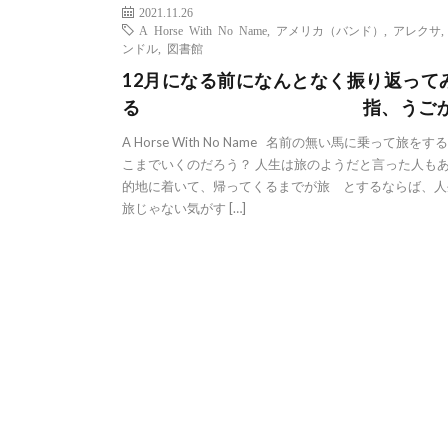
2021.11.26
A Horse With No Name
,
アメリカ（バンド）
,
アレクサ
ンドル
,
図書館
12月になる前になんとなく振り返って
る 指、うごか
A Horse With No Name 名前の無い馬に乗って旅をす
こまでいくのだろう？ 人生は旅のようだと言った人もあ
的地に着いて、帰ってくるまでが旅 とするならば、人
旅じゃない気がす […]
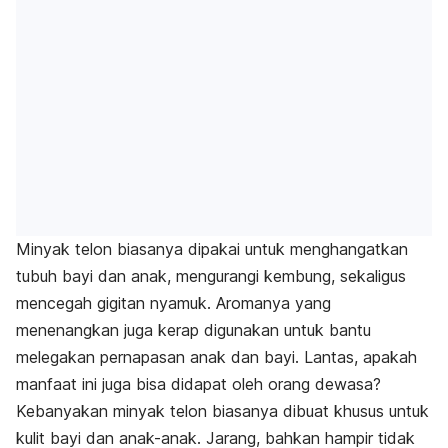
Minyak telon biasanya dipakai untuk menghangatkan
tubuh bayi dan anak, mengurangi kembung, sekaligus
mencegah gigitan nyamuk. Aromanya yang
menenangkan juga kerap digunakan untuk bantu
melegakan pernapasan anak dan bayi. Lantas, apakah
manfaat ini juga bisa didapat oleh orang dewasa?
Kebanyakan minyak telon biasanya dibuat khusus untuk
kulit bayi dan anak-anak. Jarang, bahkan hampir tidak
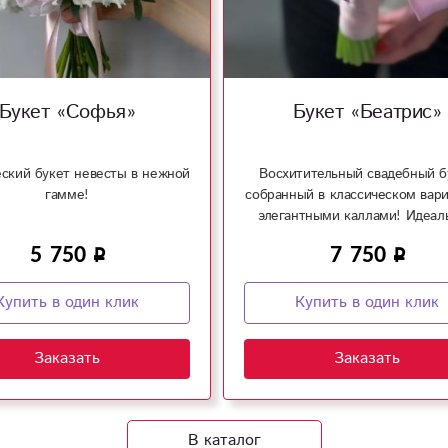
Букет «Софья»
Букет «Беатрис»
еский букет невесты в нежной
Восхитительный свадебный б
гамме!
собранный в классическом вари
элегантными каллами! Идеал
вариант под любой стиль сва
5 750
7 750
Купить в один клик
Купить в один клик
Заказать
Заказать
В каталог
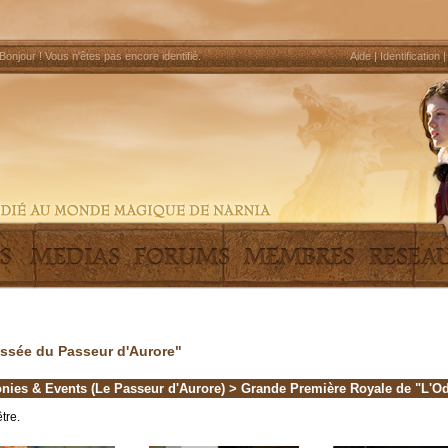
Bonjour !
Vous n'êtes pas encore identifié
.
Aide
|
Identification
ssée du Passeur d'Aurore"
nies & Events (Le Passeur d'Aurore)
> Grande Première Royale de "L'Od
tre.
=======
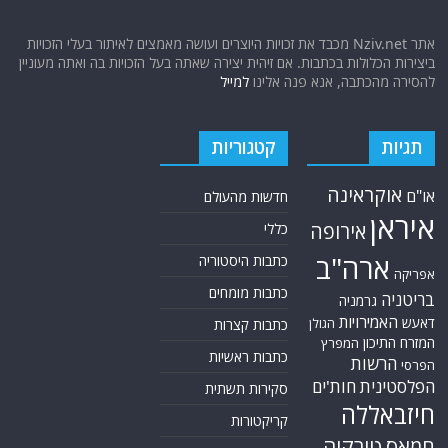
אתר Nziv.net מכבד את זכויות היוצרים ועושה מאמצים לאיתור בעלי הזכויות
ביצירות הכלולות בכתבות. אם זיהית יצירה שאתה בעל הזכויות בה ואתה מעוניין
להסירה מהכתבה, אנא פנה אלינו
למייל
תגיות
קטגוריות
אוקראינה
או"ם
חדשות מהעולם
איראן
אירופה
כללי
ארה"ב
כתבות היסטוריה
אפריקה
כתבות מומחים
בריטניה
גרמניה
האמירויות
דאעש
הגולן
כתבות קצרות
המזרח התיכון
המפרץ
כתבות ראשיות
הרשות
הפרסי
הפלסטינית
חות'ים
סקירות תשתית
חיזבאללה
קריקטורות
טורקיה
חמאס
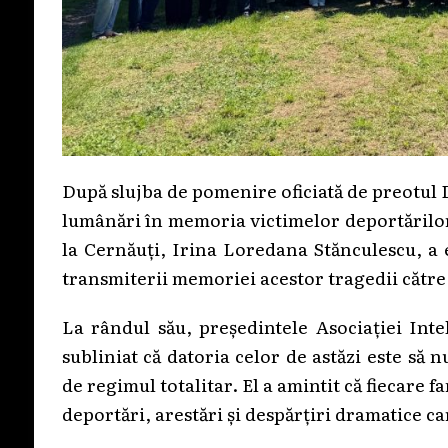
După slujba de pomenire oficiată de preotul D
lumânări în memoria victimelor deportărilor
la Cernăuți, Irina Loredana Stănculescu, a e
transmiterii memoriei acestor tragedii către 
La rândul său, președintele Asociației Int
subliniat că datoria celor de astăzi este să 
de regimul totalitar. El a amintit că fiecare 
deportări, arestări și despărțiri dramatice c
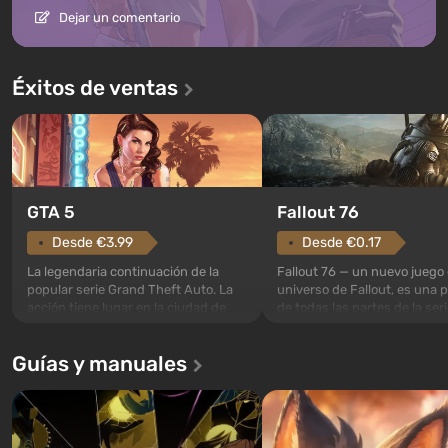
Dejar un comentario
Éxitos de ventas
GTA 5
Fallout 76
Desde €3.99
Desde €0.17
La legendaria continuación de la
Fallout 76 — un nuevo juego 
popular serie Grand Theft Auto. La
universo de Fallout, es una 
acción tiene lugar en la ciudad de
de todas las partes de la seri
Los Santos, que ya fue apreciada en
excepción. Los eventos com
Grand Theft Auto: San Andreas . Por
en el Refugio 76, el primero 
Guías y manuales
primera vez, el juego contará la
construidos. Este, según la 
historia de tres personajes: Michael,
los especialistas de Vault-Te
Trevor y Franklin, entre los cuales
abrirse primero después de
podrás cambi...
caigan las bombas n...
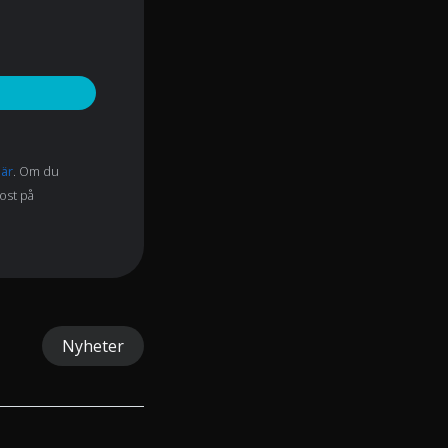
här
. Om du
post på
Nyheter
=======
» TASK GOAL
An exact copy of the lines above from the one with "סקירות תשתית" up to and including the one with "deportări, arestări și despărțiri dramatice c" is required; reproduce only those lines, omitting all pictures.

» ANSWER SPACE
סקירות תשתית
חיזבאללה
קריקטורות
טורקיה
חמאס
După slujba de pomenire oficiată de preotul D
lumânări în memoria victimelor deportărilor
la Cernăuți, Irina Loredana Stănculescu, a e
transmiterii memoriei acestor tragedii către 
La rândul său, președintele Asociației Int
subliniat că datoria celor de astăzi este să 
de regimul totalitar. El a amintit că fiecare 
deportări, arestări și despărțiri dramatice c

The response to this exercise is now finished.